**EXERCISE AIM**
Without changing anything, set down every line shown below.

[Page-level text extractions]
|---|
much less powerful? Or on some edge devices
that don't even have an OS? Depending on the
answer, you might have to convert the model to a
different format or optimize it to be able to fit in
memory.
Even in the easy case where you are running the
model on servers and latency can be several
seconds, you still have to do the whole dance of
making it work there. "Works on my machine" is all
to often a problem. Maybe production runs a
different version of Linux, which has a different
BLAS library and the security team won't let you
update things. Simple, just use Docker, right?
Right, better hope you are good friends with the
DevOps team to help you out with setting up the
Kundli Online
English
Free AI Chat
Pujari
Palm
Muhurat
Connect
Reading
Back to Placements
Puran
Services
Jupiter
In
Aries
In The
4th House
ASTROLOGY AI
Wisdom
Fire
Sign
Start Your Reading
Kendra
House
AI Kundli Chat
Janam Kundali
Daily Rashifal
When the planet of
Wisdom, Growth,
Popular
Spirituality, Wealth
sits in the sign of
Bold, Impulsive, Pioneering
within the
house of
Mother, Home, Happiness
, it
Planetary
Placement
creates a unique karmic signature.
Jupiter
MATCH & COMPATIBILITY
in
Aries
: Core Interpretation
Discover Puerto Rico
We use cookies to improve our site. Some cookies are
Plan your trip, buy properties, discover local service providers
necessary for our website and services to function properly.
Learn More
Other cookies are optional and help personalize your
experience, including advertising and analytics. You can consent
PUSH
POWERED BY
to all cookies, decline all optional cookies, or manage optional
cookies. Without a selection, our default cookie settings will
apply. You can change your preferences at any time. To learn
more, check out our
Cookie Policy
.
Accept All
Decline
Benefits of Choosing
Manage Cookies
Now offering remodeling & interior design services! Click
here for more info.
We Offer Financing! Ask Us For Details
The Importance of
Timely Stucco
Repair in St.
|---|
**ANSWER**
much less powerful? Or on some edge devices
that don't even have an OS? Depending on the
answer, you might have to convert the model to a
different format or optimize it to be able to fit in
memory.
Even in the easy case where you are running the
model on servers and latency can be several
seconds, you still have to do the whole dance of
making it work there. "Works on my machine" is all
to often a problem. Maybe production runs a
different version of Linux, which has a different
BLAS library and the security team won't let you
update things. Simple, just use Docker, right?
Right, better hope you are good friends with the
DevOps team to help you out with setting up the
Kundli Online
English
Free AI Chat
Pujari
Palm
Muhurat
Connect
Reading
Back to Placements
Puran
Services
Jupiter
In
Aries
In The
4th House
ASTROLOGY AI
Wisdom
Fire
Sign
Start Your Reading
Kendra
House
AI Kundli Chat
Janam Kundali
Daily Rashifal
When the planet of
Wisdom, Growth,
Popular
Spirituality, Wealth
sits in the sign of
Bold, Impulsive, Pioneering
within the
house of
Mother, Home, Happiness
, it
Planetary
Placement
creates a unique karmic signature.
Jupiter
MATCH & COMPATIBILITY
in
Aries
: Core Interpretation
Discover Puerto Rico
We use cookies to improve our site. Some cookies are
Plan your trip, buy properties, discover local service providers
necessary for our website and services to function properly.
Learn More
Other cookies are optional and help personalize your
experience, including advertising and analytics. You can consent
PUSH
POWERED BY
to all cookies, decline all optional cookies, or manage optional
cookies. Without a selection, our default cookie settings will
apply. You can change your preferences at any time. To learn
more, check out our
Cookie Policy
.
Accept All
Decline
Benefits of Choosing
Manage Cookies
Now offering remodeling & interior design services! Click
here for more info.
We Offer Financing! Ask Us For Details
The Importance of
Timely Stucco
Repair in St.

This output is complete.